A second strategy of rehabilitation involves teaching compensation skills that will enable an individual to accomplish a task. This refers to actually learning a new procedure that will physically enable a person to perform a task. Whether or not a facility or a professional explicitly acknowledges the application of these two principles it is clear that any therapy procedure or exercise addresses one or both of the principles. Specifically an exercise is designed to instruct the patient in physical procedures that will compensate for, or work around, the existing physical or cognitive impairment; or an exercise is intended to place a cognitive demand upon the patient to perform a certain cognitive skill involving memory, perception, language processing, etc. to facilitate the reacquiral of the cognitive skill.

 

It seems reasonable therefore to state that the more successful therapy programs will be those in which the treatment team can correctly assess the

areas of impairment to be addressed by the treatment program, formulate the most appropriate steps by which to approach the treatment and implement the program with good techniques.

 

As stated earlier, both patients and their families may have emotional, psychological and social needs that must also be addressed.

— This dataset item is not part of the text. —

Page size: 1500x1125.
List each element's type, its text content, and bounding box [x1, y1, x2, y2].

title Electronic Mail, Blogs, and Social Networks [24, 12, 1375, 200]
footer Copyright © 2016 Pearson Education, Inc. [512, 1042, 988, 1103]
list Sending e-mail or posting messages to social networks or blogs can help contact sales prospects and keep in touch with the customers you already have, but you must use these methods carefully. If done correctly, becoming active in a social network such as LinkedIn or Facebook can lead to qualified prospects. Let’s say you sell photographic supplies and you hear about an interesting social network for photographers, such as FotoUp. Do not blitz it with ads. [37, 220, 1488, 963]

Psychotherapy and counseling are vital aspects of the rehabilitation procedure.

 

The strategies that I have addressed above can be applied to any rehabilitation setting from acute care to outpatient therapy settings. The theory does not dictate the actual tasks to be presented. There are many tasks that could be employed to address the processes involved in attention, memory, perception and the other cognitive processes specified earlier. What appears most important is that tasks are utilized which address the processes adequately (challenges that will require assimilation and accommodation) and in a proper hierarchy based upon complexity. This point also applies to therapy designed to teach daily living skills.

 

Conclusion

 

Success in a rehabilitation program should be measured in terms of the progress obtained toward the patient's full potential rather than in terms of full restoration. However, the professional must take care not to underestimate this potential. Careful analysis of the patients abilities present prior to the injury and careful formulation and implementation of a treatment plan is mandatory.